### Brief
Every line holding the string "جدید" should be copied out of the listing.

### Data for review
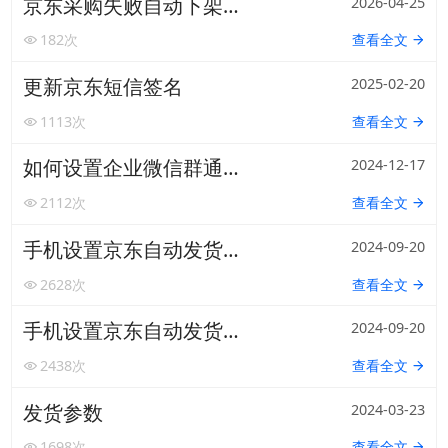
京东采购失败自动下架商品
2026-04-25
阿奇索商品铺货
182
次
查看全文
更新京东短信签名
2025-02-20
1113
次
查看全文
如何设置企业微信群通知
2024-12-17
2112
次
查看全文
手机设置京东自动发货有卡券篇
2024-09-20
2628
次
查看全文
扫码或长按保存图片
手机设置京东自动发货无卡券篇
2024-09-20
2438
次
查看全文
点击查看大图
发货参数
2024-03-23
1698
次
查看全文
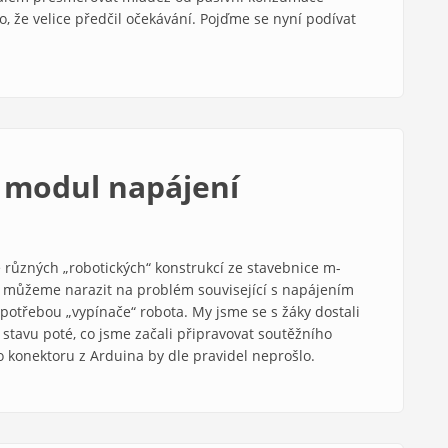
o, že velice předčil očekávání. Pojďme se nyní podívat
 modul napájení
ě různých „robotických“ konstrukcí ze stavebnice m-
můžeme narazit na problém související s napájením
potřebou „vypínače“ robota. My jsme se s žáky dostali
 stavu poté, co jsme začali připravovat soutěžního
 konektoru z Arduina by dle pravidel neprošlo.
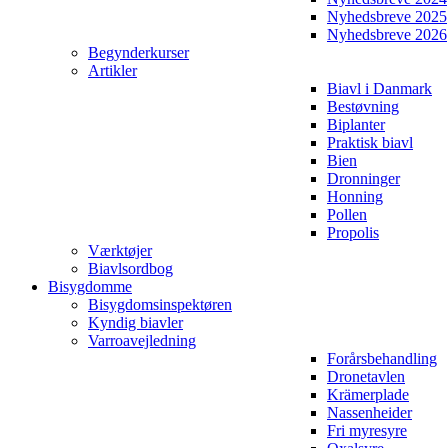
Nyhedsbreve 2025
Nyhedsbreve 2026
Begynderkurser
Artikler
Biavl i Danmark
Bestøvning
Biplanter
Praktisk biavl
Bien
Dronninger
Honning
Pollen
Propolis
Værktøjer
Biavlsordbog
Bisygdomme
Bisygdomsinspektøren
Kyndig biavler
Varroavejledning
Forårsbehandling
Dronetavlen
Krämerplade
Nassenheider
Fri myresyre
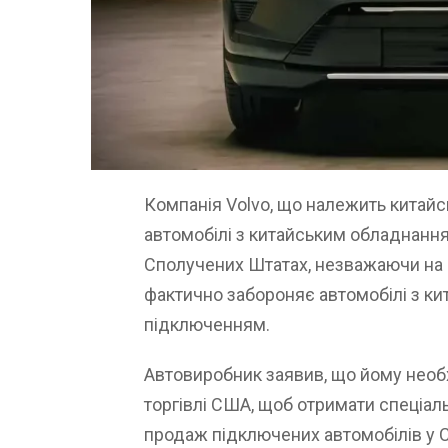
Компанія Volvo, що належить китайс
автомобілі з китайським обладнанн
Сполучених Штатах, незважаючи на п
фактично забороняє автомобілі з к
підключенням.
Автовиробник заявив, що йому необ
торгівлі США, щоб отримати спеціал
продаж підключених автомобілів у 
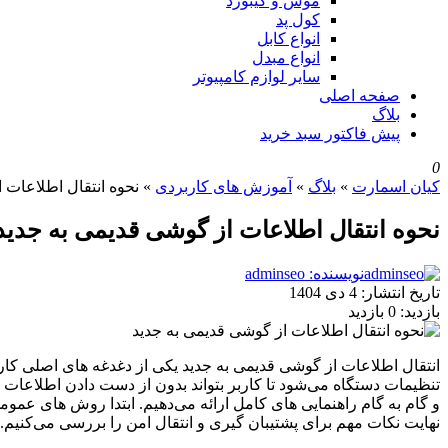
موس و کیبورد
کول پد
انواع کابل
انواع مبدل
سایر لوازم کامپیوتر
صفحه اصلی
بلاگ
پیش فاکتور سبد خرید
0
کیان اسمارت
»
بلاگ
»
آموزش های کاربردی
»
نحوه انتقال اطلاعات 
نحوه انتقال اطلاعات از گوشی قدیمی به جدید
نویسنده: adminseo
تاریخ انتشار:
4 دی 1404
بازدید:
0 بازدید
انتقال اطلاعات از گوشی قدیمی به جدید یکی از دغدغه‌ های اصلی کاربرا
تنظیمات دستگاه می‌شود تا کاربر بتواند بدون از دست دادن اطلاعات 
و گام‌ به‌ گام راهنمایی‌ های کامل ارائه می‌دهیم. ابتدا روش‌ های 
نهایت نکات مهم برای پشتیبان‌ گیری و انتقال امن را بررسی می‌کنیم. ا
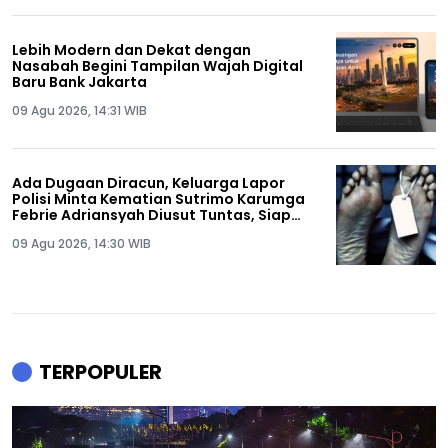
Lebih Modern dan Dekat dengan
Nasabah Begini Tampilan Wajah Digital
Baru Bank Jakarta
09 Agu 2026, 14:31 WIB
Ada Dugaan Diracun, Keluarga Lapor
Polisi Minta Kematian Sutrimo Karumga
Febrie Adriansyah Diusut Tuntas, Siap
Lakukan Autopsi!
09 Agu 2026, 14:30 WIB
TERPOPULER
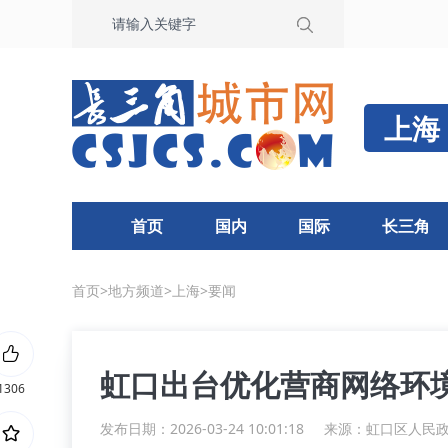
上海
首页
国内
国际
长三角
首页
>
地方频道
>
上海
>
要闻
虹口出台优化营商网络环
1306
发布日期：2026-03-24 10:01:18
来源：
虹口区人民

* * *

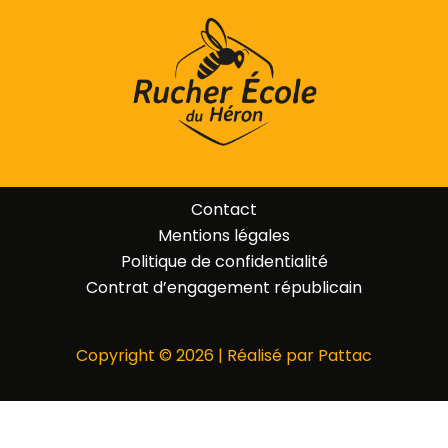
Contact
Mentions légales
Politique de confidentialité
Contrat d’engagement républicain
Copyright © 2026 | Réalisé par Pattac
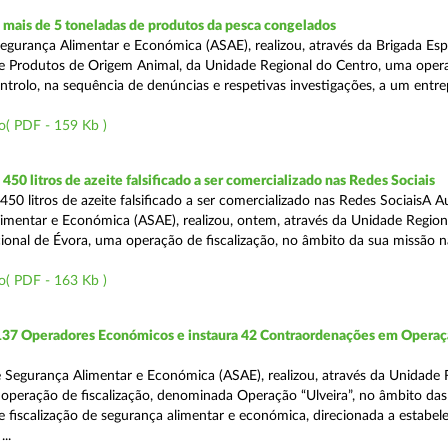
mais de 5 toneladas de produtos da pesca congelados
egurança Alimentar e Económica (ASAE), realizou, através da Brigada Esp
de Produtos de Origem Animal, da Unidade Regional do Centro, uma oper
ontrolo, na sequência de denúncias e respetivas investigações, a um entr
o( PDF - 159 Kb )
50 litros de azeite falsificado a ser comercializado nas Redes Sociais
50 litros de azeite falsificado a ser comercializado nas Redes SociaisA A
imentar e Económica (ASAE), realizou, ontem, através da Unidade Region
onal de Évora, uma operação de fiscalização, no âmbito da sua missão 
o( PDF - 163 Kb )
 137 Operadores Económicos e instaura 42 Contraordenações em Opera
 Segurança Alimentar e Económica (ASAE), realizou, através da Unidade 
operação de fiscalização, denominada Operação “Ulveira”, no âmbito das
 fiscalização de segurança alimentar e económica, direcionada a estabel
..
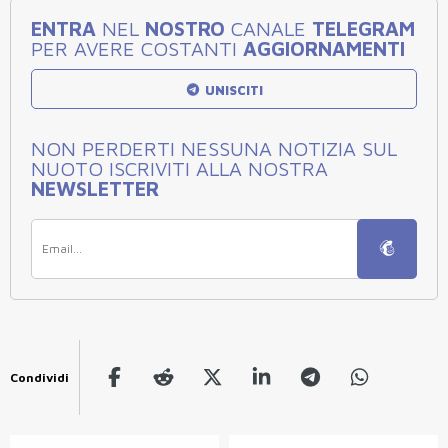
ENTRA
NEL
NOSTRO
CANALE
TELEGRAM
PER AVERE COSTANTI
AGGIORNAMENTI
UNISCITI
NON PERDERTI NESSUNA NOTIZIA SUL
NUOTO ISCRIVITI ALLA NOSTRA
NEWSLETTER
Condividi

### Written reply
نحوه انتقال اطلاعات از گوشی قدیمی به جدید
انتقال اطلاعات از گوشی قدیمی به جدید یکی از دغدغه‌ های اصلی کاربرا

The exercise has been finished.